L'episodio era avvenuto il 7 giugno 2021 a Montresta, all'interno dell'azienda agricola in località Carchetanos, dove il medico si era recato per dare esecuzione a un provvedimento dell'Ats Sardegna. L'atto disponeva il blocco dell'allevamento bovino e il completamento dei controlli per il risanamento della tubercolosi, ma l'allevatore, come poi stabilito dal giudice, ha reagito offendendo l'onore e il prestigio del professionista, accusandolo falsamente di non poter esercitare le proprie funzioni.
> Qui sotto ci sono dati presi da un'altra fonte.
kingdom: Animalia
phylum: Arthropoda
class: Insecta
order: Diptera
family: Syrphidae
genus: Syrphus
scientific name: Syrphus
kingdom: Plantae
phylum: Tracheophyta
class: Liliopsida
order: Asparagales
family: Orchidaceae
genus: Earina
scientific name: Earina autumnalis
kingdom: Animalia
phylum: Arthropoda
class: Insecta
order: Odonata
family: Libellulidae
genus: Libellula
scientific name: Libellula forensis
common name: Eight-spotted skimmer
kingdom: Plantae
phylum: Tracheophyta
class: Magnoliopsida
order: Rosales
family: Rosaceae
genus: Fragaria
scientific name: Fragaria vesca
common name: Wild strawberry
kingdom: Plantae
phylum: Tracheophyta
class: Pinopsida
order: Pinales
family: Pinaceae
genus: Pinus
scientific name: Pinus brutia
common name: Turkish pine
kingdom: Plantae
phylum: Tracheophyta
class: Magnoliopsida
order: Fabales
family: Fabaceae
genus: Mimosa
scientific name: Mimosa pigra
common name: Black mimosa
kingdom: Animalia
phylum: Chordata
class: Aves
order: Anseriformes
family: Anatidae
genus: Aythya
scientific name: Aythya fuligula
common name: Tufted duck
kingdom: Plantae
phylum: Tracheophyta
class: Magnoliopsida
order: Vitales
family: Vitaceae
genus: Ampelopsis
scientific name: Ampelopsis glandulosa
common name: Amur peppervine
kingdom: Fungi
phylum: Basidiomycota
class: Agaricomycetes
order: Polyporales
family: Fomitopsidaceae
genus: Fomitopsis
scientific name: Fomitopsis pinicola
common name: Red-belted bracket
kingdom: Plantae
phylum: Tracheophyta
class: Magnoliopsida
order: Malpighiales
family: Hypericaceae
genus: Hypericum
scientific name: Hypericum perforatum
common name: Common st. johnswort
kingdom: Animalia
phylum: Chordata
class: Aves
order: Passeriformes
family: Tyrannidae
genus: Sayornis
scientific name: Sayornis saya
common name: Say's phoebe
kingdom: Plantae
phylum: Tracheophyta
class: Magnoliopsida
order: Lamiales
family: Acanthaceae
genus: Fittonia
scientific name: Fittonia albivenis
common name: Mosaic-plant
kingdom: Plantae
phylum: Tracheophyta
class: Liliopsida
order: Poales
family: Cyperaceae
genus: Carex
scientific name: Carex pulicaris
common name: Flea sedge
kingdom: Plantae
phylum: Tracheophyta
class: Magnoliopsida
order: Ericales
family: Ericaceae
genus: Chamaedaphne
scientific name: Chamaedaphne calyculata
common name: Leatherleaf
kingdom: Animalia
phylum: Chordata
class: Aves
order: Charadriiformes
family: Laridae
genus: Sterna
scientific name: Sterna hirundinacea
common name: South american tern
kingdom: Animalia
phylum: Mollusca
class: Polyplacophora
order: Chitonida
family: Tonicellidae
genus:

Il diverbio è sfociato in un'imputazione per oltraggio a pubblico ufficiale, aggravata dalla recidiva reiterata.

Nonostante la difesa sostenuta dall'avvocato Luigi Esposito, che aveva proposto opposizione al decreto penale di condanna portando il caso al giudizio immediato, il Tribunale di Oristano ha confermato la colpevolezza dell'uomo. Durante il dibattimento, il pubblico ministero Daniela Caddeo ha ricostruito la gravità delle offese rivolte al veterinario mentre svolgeva un pubblico servizio essenziale per la salute collettiva. La parte civile, difesa dall’avvocato Luciano Rubattu, ha ottenuto il riconoscimento della responsabilità penale dell'allevatore. Il giudice Laura Sulis ha infine condannato Passino a 6 mesi di reclusione, oltre al pagamento delle spese processuali e alla rifusione delle spese di costituzione della parte civile.